Ich war in Mahlsdorf unterwegs und sehr bewegt, wie sehr sich die vielen Helfer*innen trotz der Kälte ins Zeug gelegt haben. Die Aktion wurde hervorragend organisiert. Begegnungen mit Obdachlosen hatte ich in meinem Gebiet aber nicht. Wir wissen hier im Bezirk von ungefähr zehn Menschen, die draußen leben. Die Dunkelziffer ist sicher höher.

 

Können Sie denen nicht helfen?

Wenn wir als Sozialamt erfahren, dass jemand auf der Straße lebt, involvieren wir das Ordnungsamt, gehen hin, sprechen die Person an, fragen, ob wir helfen können und verteilen immer auch Informationszettel mit Hilfsadressen. Aber nicht immer nehmen Obdachlose das Angebot auch an. Manchmal kommt es vor, dass psychische Probleme einen Aufenthalt in geschlossenen Räumen verhindern. Einige haben schlechte Erfahrungen mit Gruppen oder in Einrichtungen gemacht und meiden diese daher. Bei anderen hat sich im Laufe der Zeit so viel Zubehör wie Zelt, Schlafsack und anderes angesammelt, dass es schwer wird, damit irgendwo unterzukommen.

 

Jetzt zur Weihnachtszeit gibt es aber auch wieder viele kleine Hilfsaktionen. Wie kommen die bei den Obdachlosen an?
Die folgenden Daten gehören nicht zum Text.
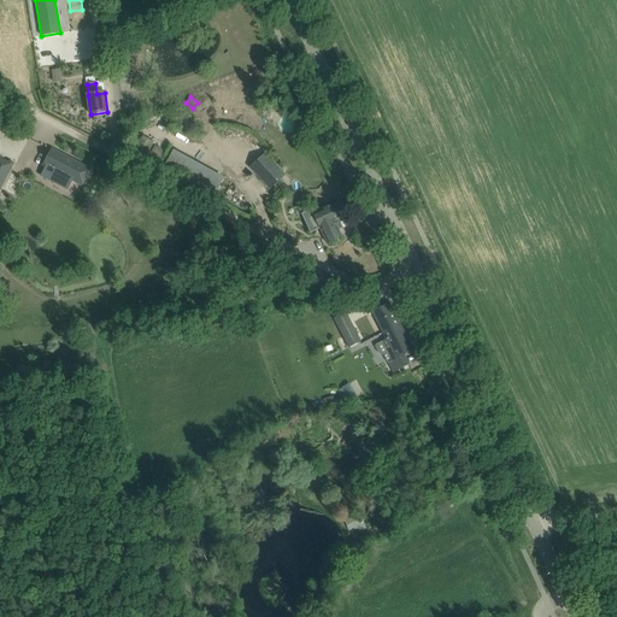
[(89,168),(52,147),(43,163),(46,164),(40,172),(68,188),(72,180),(80,183),(89,168)]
Auch solche niedrigschwelligen Aktionen sind wichtig – zum einen um die Not ein wenig zu lindern und den Menschen eine Freude zu bereiten, aber auch um die Problematik ins öffentliche Bewusstsein zu rücken. In meiner Partei sind da zum Beispiel Sarah Fingarow und Laurenz Terl sehr aktiv. Sarah beschenkt jedes Jahr zu Weihnachten die Kinder der Obdachlosenunterkünfte am Otto-Rosenberg-Platz mit Spielzeug und Laurenz sammelt Sachspenden, die er mit jungen Menschen an Obdachlose auf der Straße verteilen will. Die CDU im Bezirk unterstützt den Wärmebus des DRK und hat dazu aufgerufen, Schlafsäcke zu spenden. Der Verein Mittendrin sammelt Lebensmittel und warme Sachen für Laib und Seele und regt zum Stricken für Bedürftige und Obdachlose an. Es gibt wirklich viele Initiativen.